#### [AVAILABLE DATA]
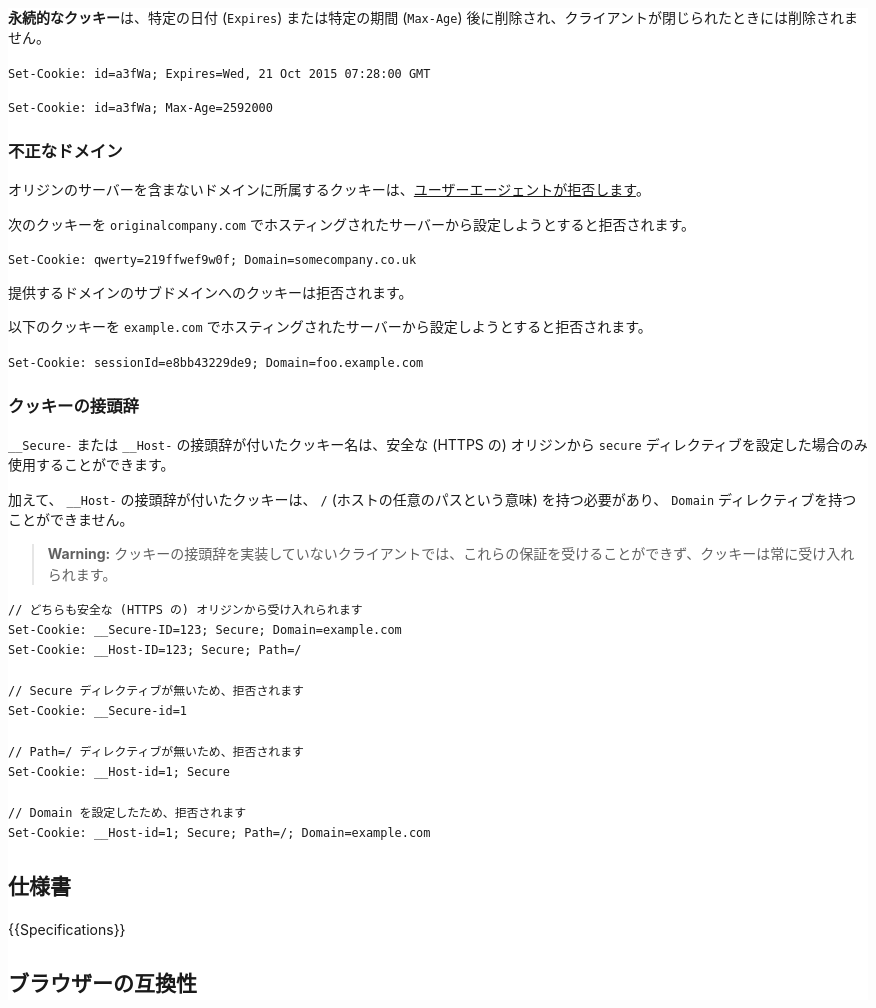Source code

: **永続的なクッキー**は、特定の日付 (`Expires`) または特定の期間 (`Max-Age`) 後に削除され、クライアントが閉じられたときには削除されません。

```
Set-Cookie: id=a3fWa; Expires=Wed, 21 Oct 2015 07:28:00 GMT
```

```
Set-Cookie: id=a3fWa; Max-Age=2592000
```

### 不正なドメイン

オリジンのサーバーを含まないドメインに所属するクッキーは、[ユーザーエージェントが拒否します](https://datatracker.ietf.org/doc/html/rfc6265#section-4.1.2.3)。

次のクッキーを `originalcompany.com` でホスティングされたサーバーから設定しようとすると拒否されます。

```
Set-Cookie: qwerty=219ffwef9w0f; Domain=somecompany.co.uk
```

提供するドメインのサブドメインへのクッキーは拒否されます。

以下のクッキーを `example.com` でホスティングされたサーバーから設定しようとすると拒否されます。

```
Set-Cookie: sessionId=e8bb43229de9; Domain=foo.example.com
```

### クッキーの接頭辞

`__Secure-` または `__Host-` の接頭辞が付いたクッキー名は、安全な (HTTPS の) オリジンから `secure` ディレクティブを設定した場合のみ使用することができます。

加えて、 `__Host-` の接頭辞が付いたクッキーは、 `/` (ホストの任意のパスという意味) を持つ必要があり、 `Domain` ディレクティブを持つことができません。

> **Warning:** クッキーの接頭辞を実装していないクライアントでは、これらの保証を受けることができず、クッキーは常に受け入れられます。

```
// どちらも安全な (HTTPS の) オリジンから受け入れられます
Set-Cookie: __Secure-ID=123; Secure; Domain=example.com
Set-Cookie: __Host-ID=123; Secure; Path=/

// Secure ディレクティブが無いため、拒否されます
Set-Cookie: __Secure-id=1

// Path=/ ディレクティブが無いため、拒否されます
Set-Cookie: __Host-id=1; Secure

// Domain を設定したため、拒否されます
Set-Cookie: __Host-id=1; Secure; Path=/; Domain=example.com
```

## 仕様書

{{Specifications}}

## ブラウザーの互換性
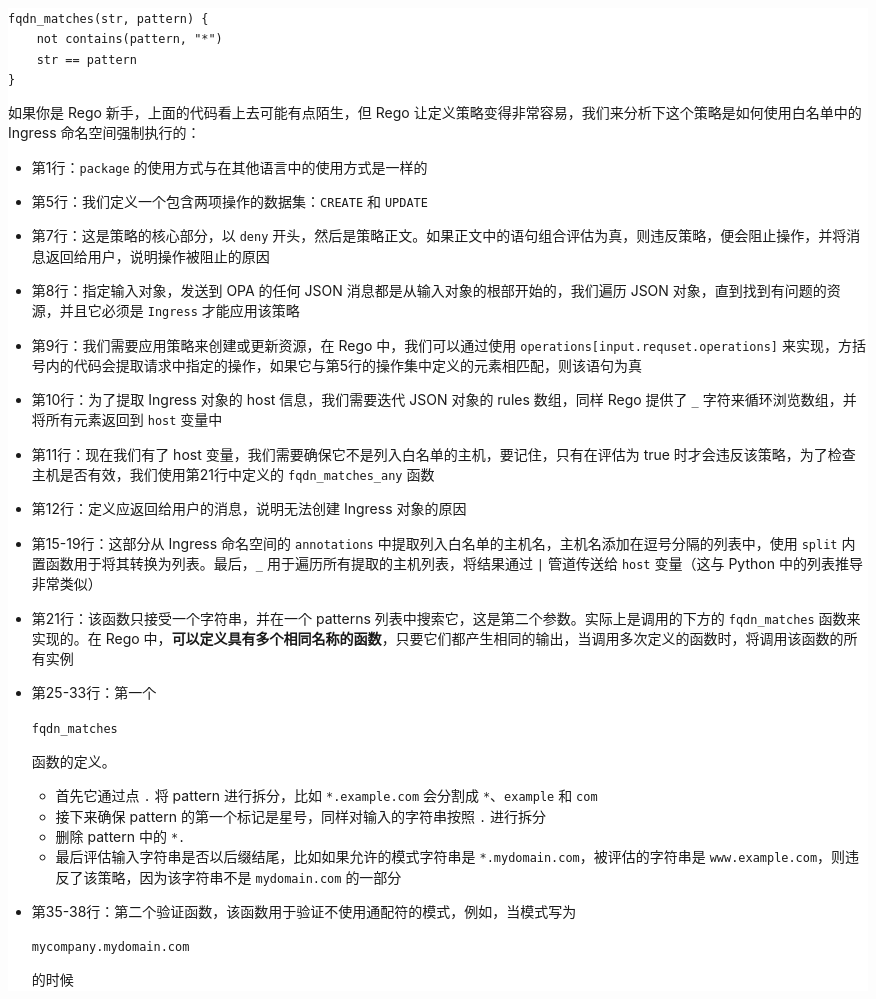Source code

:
 ```
fqdn_matches(str, pattern) {
    not contains(pattern, "*")
    str == pattern
}
```

如果你是 Rego 新手，上面的代码看上去可能有点陌生，但 Rego 让定义策略变得非常容易，我们来分析下这个策略是如何使用白名单中的 Ingress 命名空间强制执行的：

- 第1行：`package` 的使用方式与在其他语言中的使用方式是一样的

- 第5行：我们定义一个包含两项操作的数据集：`CREATE` 和 `UPDATE`

- 第7行：这是策略的核心部分，以 `deny` 开头，然后是策略正文。如果正文中的语句组合评估为真，则违反策略，便会阻止操作，并将消息返回给用户，说明操作被阻止的原因

- 第8行：指定输入对象，发送到 OPA 的任何 JSON 消息都是从输入对象的根部开始的，我们遍历 JSON 对象，直到找到有问题的资源，并且它必须是 `Ingress` 才能应用该策略

- 第9行：我们需要应用策略来创建或更新资源，在 Rego 中，我们可以通过使用 `operations[input.requset.operations]` 来实现，方括号内的代码会提取请求中指定的操作，如果它与第5行的操作集中定义的元素相匹配，则该语句为真

- 第10行：为了提取 Ingress 对象的 host 信息，我们需要迭代 JSON 对象的 rules 数组，同样 Rego 提供了 `_` 字符来循环浏览数组，并将所有元素返回到 `host` 变量中

- 第11行：现在我们有了 host 变量，我们需要确保它不是列入白名单的主机，要记住，只有在评估为 true 时才会违反该策略，为了检查主机是否有效，我们使用第21行中定义的 `fqdn_matches_any` 函数

- 第12行：定义应返回给用户的消息，说明无法创建 Ingress 对象的原因

- 第15-19行：这部分从 Ingress 命名空间的 `annotations` 中提取列入白名单的主机名，主机名添加在逗号分隔的列表中，使用 `split` 内置函数用于将其转换为列表。最后，`_` 用于遍历所有提取的主机列表，将结果通过 `|` 管道传送给 `host` 变量（这与 Python 中的列表推导非常类似）

- 第21行：该函数只接受一个字符串，并在一个 patterns 列表中搜索它，这是第二个参数。实际上是调用的下方的 `fqdn_matches` 函数来实现的。在 Rego 中，**可以定义具有多个相同名称的函数**，只要它们都产生相同的输出，当调用多次定义的函数时，将调用该函数的所有实例

- 第25-33行：第一个

   

  ```
  fqdn_matches
  ```

   

  函数的定义。

  - 首先它通过点 `.` 将 pattern 进行拆分，比如 `*.example.com` 会分割成 `*`、`example` 和 `com`
  - 接下来确保 pattern 的第一个标记是星号，同样对输入的字符串按照 `.` 进行拆分
  - 删除 pattern 中的 `*.`
  - 最后评估输入字符串是否以后缀结尾，比如如果允许的模式字符串是 `*.mydomain.com`，被评估的字符串是 `www.example.com`，则违反了该策略，因为该字符串不是 `mydomain.com` 的一部分

- 第35-38行：第二个验证函数，该函数用于验证不使用通配符的模式，例如，当模式写为

   

  ```
  mycompany.mydomain.com
  ```

   

  的时候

#### [WHAT IS BEING ASKED]
Counting every line that holds the string "ディレクティブが無いため", give the total for the data above and nothing else.

#### [REPLY]
2